> [REQUEST]:
Return, word for word, the stretch of records from the line containing "To the nearest percent, what percentage" through the line containing "Is it true that the value at 8270 is 150.0?".

> [DATA FOR PROCESSING]:
____________
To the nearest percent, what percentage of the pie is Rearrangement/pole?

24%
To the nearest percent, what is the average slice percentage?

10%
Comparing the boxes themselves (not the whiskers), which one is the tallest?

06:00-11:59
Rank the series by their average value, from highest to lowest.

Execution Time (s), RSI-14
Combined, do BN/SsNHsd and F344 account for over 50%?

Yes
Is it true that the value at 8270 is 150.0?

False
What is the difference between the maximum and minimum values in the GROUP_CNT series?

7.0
____________
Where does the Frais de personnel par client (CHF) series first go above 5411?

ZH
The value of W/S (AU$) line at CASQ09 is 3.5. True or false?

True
____________
> [ANSWER TO THIS PROBLEM]:
To the nearest percent, what percentage of the pie is Rearrangement/pole?

24%
To the nearest percent, what is the average slice percentage?

10%
Comparing the boxes themselves (not the whiskers), which one is the tallest?

06:00-11:59
Rank the series by their average value, from highest to lowest.

Execution Time (s), RSI-14
Combined, do BN/SsNHsd and F344 account for over 50%?

Yes
Is it true that the value at 8270 is 150.0?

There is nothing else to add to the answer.